Data from two nationally representative surveys of British citizens revealed that feelings of national loyalty increased and endorsement of equality decreased among political liberals following the terrorist attack.

"Our findings show that terrorism shifts public attitudes towards greater loyalty to the in-group, less concern with fairness, and greater prejudice against Muslims and immigrants,” explained psychological scientists from the Centre for the Study of Group Processes at the University of Kent.

But it seems that this effect is stronger on those who are politically Left-leaning than those who are right-leaning.

"The overall impact is to create a climate in which it may be harder to promote or sustain intergroup tolerance, inclusiveness and trust,” said Julie Van de Vyver, one of the authors on the study.
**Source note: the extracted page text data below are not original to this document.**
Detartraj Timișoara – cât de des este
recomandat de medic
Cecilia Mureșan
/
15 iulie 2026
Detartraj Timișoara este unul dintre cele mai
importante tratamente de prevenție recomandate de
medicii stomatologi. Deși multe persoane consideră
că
The researchers analysed newly available data from two nationally representative surveys, conducted about six weeks before and one month after the July 7, 2005, bombings in London.

The bombings, which occurred on public transport, killed 52 people and injured 770.

As expected, attitudes towards Muslims and toward immigrants were more negative following the attacks than before, but only among liberals while conservatives' views stayed relatively constant.

Thus, liberals' attitudes seemed to shift toward those of conservatives following the bombings.

This increased prejudice was accounted for by changes in liberals' moral foundations.vt

Specifically, liberals showed an increase in in-group loyalty and a decrease in fairness, and these shifts accounted for their negative attitudes toward Muslims and immigrants.

The results show that people's moral perspectives are not necessarily constant -- they can change according to the immediate context.

Based on these findings, the researchers argue that terrorist attacks may ultimately lead conservatives to consolidate their existing priorities, making them resistant to change.

At the same time, such attacks may prompt a shift in liberals' priorities toward more prejudiced attitudes.

The findings were published in the journal Psychological Science.